Screenshot and code edit data
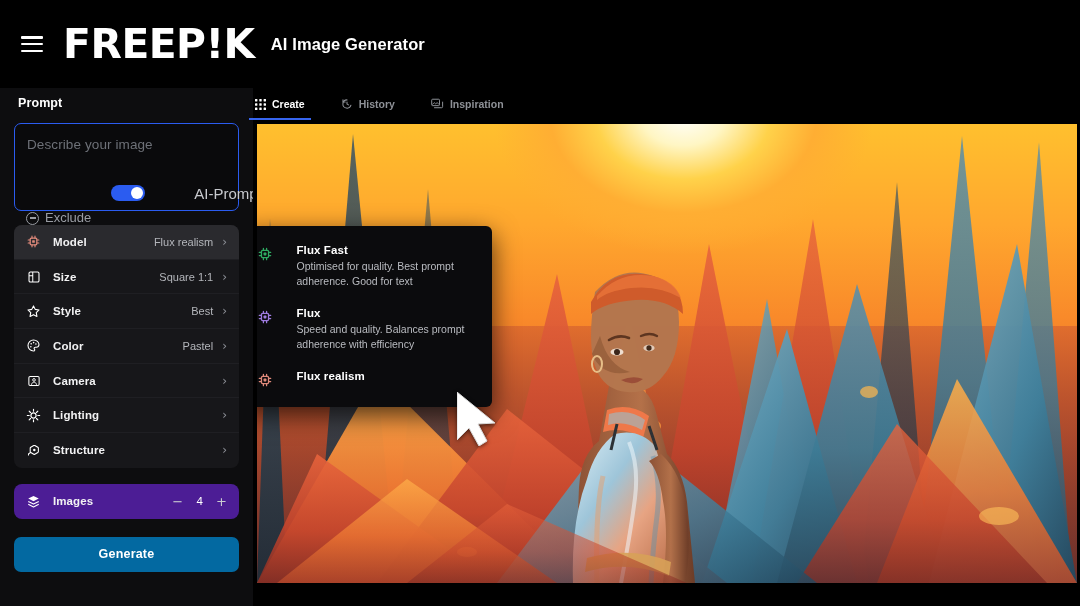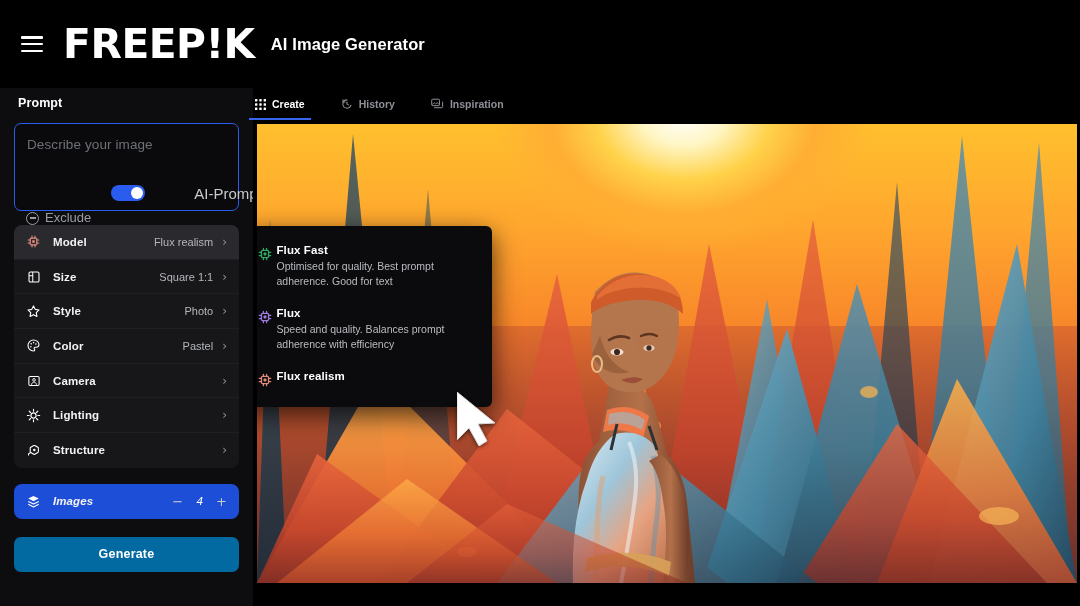--- a/index.html
+++ b/index.html
@@ -150,26 +150,25 @@
     white-space: nowrap;
   }
   .chev {
     color: #8d9097; font-size: 12px; line-height: 1;
     font-family: "DejaVu Sans", sans-serif;
   }
 
   
   .images-card {
     margin-top: 16px;
-    background: #1d4ed8;
+    background: #4c1d95;
     border-radius: 8px;
     height: 34.7px;
     display: flex; align-items: center;
     padding: 0 12px 0 11px;
-    font-style: italic;
   }
   .stepper { margin-left: auto; display: flex; align-items: center; gap: 13px; }
   .step-btn {
     color: #c9cbd0; font-size: 13px; line-height: 1;
     cursor: pointer; user-select: none;
     font-family: "DejaVu Sans", sans-serif;
   }
   .step-val { color: #ffffff; font-size: 11.5px; min-width: 7px; text-align: center; }
 
   
@@ -251,21 +250,21 @@
     width: 250px;
     background: #0b0b0d;
     border-radius: 6px;
     padding: 9px 0 10px 0;
     z-index: 50;
     box-shadow: 0 8px 26px rgba(0,0,0,0.7);
   }
   .dd-item {
     display: flex;
     padding: 9px 16px 9px 15px;
-    gap: 4px;
+    gap: 24px;
     cursor: pointer;
   }
   .dd-ico { flex: 0 0 auto; width: 16px; height: 16px; margin-top: 2px; }
   .dd-title {
     color: #ffffff; font-size: 11.5px; font-weight: 700;
     margin-bottom: 3px; letter-spacing: 0.1px;
   }
   .dd-desc {
     color: #b9bbc0; font-size: 10.5px; line-height: 1.42;
     max-width: 188px;
@@ -347,21 +346,21 @@
           <span class="chev">›</span>
         </div>
 
         <div class="opt-row">
           <span class="opt-icon">
             <svg width="15" height="15" viewBox="0 0 18 18" fill="none">
               <path d="M9 2.3l2.05 4.15 4.58.67-3.31 3.23.78 4.56L9 12.76l-4.1 2.15.78-4.56L2.37 7.12l4.58-.67L9 2.3z" stroke="#ffffff" stroke-width="1.35" stroke-linejoin="round"></path>
             </svg>
           </span>
           <span class="opt-name">Style</span>
-          <span class="opt-value">Photo</span>
+          <span class="opt-value">Best</span>
           <span class="chev">›</span>
         </div>
 
         <div class="opt-row">
           <span class="opt-icon">
             <svg width="15" height="15" viewBox="0 0 18 18" fill="none">
               <path d="M9 2.4A6.6 6.6 0 002.4 9c0 3.64 2.96 6.6 6.6 6.6.92 0 1.5-.62 1.5-1.35 0-.37-.16-.67-.4-.93-.25-.26-.4-.57-.4-.94 0-.74.6-1.34 1.35-1.34h1.35A3.2 3.2 0 0015.6 8.1C15.6 4.95 12.65 2.4 9 2.4z" stroke="#ffffff" stroke-width="1.3"></path>
               <circle cx="6.2" cy="7" r="0.95" fill="#ffffff"></circle>
               <circle cx="9.1" cy="5.5" r="0.95" fill="#ffffff"></circle>
               <circle cx="11.9" cy="7.1" r="0.95" fill="#ffffff"></circle>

**What is being asked:** Write out every line, unchanged, from the one containing "margin-bottom: 3px; letter-spacing: 0.1px;" through the closing line of the data.

**Task solution:**
     margin-bottom: 3px; letter-spacing: 0.1px;
   }
   .dd-desc {
     color: #b9bbc0; font-size: 10.5px; line-height: 1.42;
     max-width: 188px;
@@ -347,21 +346,21 @@
           <span class="chev">›</span>
         </div>
 
         <div class="opt-row">
           <span class="opt-icon">
             <svg width="15" height="15" viewBox="0 0 18 18" fill="none">
               <path d="M9 2.3l2.05 4.15 4.58.67-3.31 3.23.78 4.56L9 12.76l-4.1 2.15.78-4.56L2.37 7.12l4.58-.67L9 2.3z" stroke="#ffffff" stroke-width="1.35" stroke-linejoin="round"></path>
             </svg>
           </span>
           <span class="opt-name">Style</span>
-          <span class="opt-value">Photo</span>
+          <span class="opt-value">Best</span>
           <span class="chev">›</span>
         </div>
 
         <div class="opt-row">
           <span class="opt-icon">
             <svg width="15" height="15" viewBox="0 0 18 18" fill="none">
               <path d="M9 2.4A6.6 6.6 0 002.4 9c0 3.64 2.96 6.6 6.6 6.6.92 0 1.5-.62 1.5-1.35 0-.37-.16-.67-.4-.93-.25-.26-.4-.57-.4-.94 0-.74.6-1.34 1.35-1.34h1.35A3.2 3.2 0 0015.6 8.1C15.6 4.95 12.65 2.4 9 2.4z" stroke="#ffffff" stroke-width="1.3"></path>
               <circle cx="6.2" cy="7" r="0.95" fill="#ffffff"></circle>
               <circle cx="9.1" cy="5.5" r="0.95" fill="#ffffff"></circle>
               <circle cx="11.9" cy="7.1" r="0.95" fill="#ffffff"></circle>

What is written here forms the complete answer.